A letter from Linda

My friend and soulmate, Linda Ketner, succumbed to breast cancer on February 10, 2004. She was 52 years old when she passed away. Four years later, I told our story in this post. Reading that again may provide some context for what I’m writing now. I still think of her frequently and often wonder what she’d have to say about the way I’m currently living my life. I’m sure she would get a laugh out of it, but as was her nature, she’d also offer me support and encouragement. She was my best friend and guardian angel, and I’ll never stop missing her.

What prompted me to revisit the memories of this amazing woman after all these years? Well, it was that damn box with this envelope inside:

The postmark says Linda mailed it to me from Phoenix, AZ, on February 23, 1993. She called it her “care package.”

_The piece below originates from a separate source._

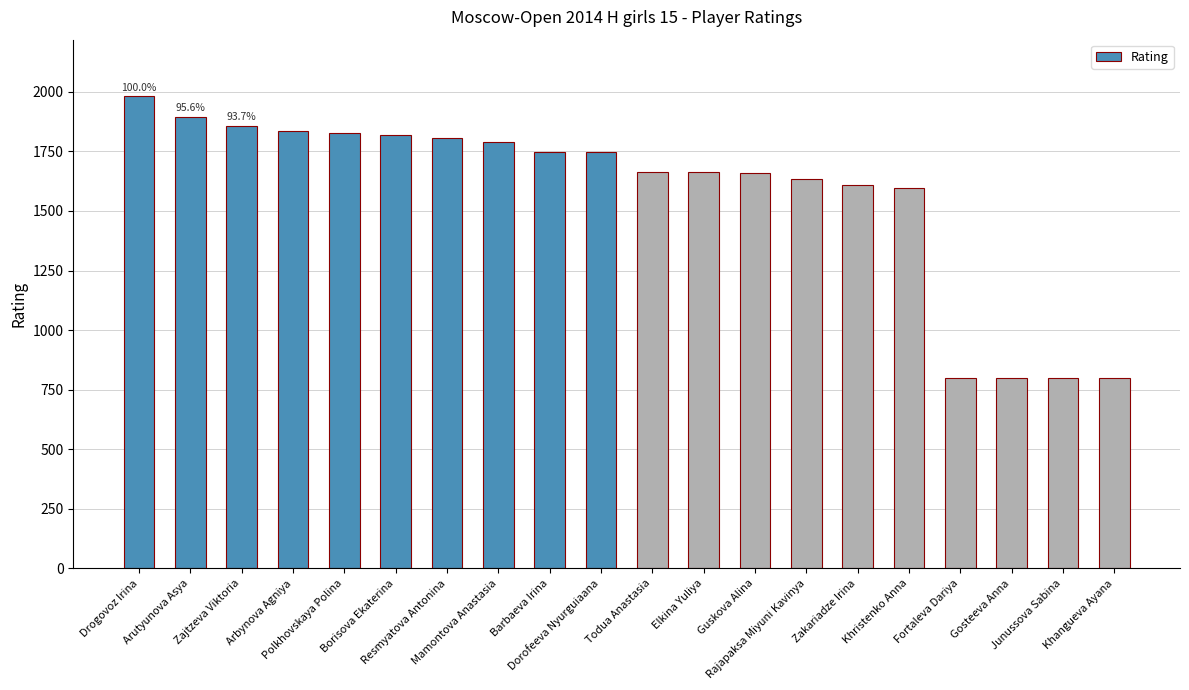

Count the number of categories in the chart.

20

I’m sure I looked at the contents when I received it, but I haven’t looked inside again during this century. I just haven’t wanted to revisit the pain, I suppose. From what I recall, it contained the letters I had sent her over the years before email became a thing. I still have not looked to see what else I might find, but I reached in yesterday and pulled this out:

It is 30 pages long. She wrote it over the course of three weeks in October 1992

My plan is to excerpt parts of it here because as I reread it, I couldn’t help but feel like she was in the room talking to me. Her personality seems to shine through her words; at least, it did for me. And it also tells the tragic story of her life; cancer was only one of the battles she fought. Preserving the words she wrote to me here on my aptly titled blog is the closest I can come to bringing her back to this world she left behind. Perhaps no one will care about this project but me, and that’s okay. You never know, though. Maybe someone in her family will find her name on the internet and learn what an amazing woman she truly was.

Much more to come soon.

2 thoughts on “A letter from Linda

  1. She was of Italian stock and had a German surname (Ketner = chain seller). I can dig that. I’ve got a German (Austrian, but German-language) surname, but a whole branch of my family tree is Irish (Travers). My brother Sean carries the Irish heritage in his middle name, which is Travers. So she was a red-blooded mongrel American.

    Sounds like an amazing woman, but it seems that, as a couple, your timing sucked. May she rest in peace.

  2. Yes, it was one of those weird things–great together but unable to make a couple connection. That’s more my fault than hers, naturally. In retrospect, perhaps that was a blessing. Given my history, I’d probably have fucked things up and lost the friend of a lifetime.